▶ **Your objective**
Copy out the records word for word, from the line containing "The torso of the woman in pink jacket, not" down to the line containing "Answer: approximately 135°", including both of those lines and nothing else.

▶ **Record extracts**
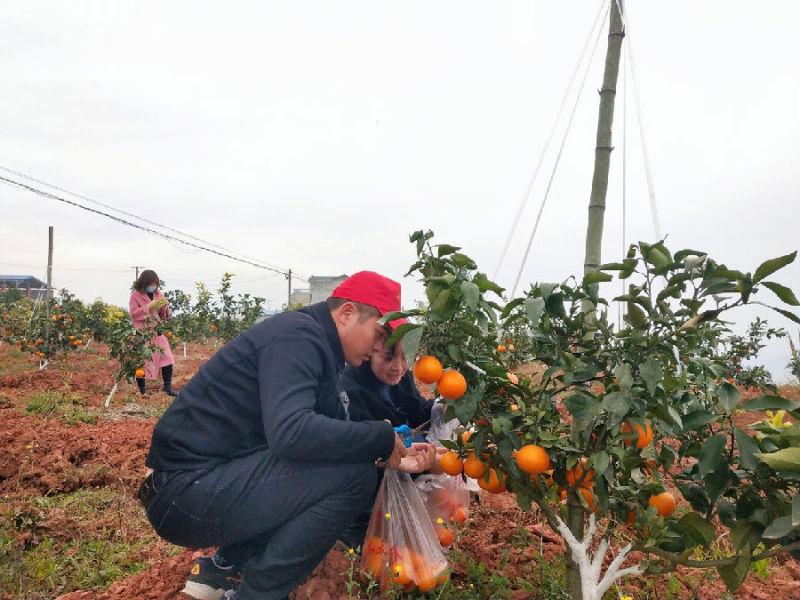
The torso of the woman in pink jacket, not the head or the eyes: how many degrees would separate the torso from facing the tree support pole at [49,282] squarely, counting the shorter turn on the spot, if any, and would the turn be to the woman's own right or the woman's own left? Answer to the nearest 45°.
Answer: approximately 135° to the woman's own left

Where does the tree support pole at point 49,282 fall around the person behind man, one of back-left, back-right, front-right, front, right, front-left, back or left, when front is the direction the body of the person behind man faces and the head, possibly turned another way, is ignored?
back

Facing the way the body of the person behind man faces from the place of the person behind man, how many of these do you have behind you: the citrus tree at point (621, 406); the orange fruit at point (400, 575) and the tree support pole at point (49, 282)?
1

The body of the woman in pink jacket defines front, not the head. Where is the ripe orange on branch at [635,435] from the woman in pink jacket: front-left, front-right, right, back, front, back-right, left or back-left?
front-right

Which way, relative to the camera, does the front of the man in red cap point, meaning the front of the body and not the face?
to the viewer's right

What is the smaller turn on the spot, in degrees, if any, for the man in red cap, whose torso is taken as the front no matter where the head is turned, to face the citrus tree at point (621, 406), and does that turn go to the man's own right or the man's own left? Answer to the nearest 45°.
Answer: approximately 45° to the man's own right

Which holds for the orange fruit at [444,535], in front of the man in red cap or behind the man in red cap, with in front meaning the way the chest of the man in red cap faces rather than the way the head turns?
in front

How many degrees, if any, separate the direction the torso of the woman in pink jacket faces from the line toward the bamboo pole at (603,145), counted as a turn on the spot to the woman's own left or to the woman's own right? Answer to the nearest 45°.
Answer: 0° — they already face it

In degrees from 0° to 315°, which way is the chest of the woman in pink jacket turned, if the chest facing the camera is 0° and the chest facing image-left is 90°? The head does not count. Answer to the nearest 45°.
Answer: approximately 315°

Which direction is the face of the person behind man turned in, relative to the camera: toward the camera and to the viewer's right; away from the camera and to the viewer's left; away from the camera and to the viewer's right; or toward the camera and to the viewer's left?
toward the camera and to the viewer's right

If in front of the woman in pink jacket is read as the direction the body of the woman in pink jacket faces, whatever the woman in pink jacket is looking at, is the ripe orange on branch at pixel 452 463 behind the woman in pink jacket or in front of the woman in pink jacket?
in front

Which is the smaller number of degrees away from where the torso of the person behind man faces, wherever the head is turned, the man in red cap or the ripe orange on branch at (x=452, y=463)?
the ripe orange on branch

--

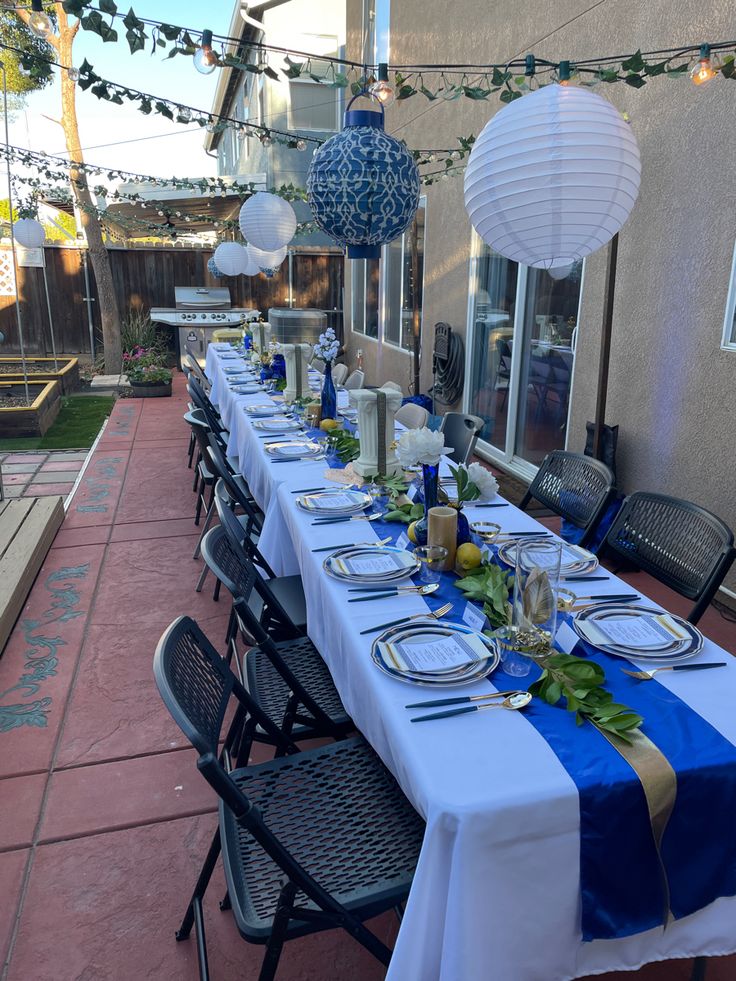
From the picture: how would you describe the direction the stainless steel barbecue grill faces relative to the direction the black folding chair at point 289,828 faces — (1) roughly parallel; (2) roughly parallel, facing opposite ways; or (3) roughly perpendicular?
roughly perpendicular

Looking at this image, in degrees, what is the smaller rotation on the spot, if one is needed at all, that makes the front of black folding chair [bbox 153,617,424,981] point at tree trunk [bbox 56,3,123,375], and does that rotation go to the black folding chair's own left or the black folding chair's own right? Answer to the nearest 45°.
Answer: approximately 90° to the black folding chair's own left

==

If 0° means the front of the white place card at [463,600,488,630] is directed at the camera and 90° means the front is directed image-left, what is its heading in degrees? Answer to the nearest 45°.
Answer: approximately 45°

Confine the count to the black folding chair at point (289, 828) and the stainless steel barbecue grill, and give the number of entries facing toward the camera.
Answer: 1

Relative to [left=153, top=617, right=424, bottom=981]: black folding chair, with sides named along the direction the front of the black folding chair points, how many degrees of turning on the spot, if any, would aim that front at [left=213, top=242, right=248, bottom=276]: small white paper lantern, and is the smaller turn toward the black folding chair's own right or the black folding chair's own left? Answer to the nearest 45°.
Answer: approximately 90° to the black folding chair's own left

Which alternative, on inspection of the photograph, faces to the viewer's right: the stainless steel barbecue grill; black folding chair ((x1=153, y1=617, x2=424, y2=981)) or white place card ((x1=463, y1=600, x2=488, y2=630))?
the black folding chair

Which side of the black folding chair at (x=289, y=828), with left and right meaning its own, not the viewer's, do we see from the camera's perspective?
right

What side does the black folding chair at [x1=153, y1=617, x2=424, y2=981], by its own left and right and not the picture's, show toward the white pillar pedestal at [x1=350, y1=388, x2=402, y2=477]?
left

▶ **Task output**
The torso of the woman in pink jacket, not the head or the eyes: how many degrees would separate the torso from facing the tree support pole at [49,282] squarely, counting the shorter turn on the spot, if any, and would the turn be to the woman's own right or the woman's own left? Answer to the nearest 45°.
Answer: approximately 135° to the woman's own left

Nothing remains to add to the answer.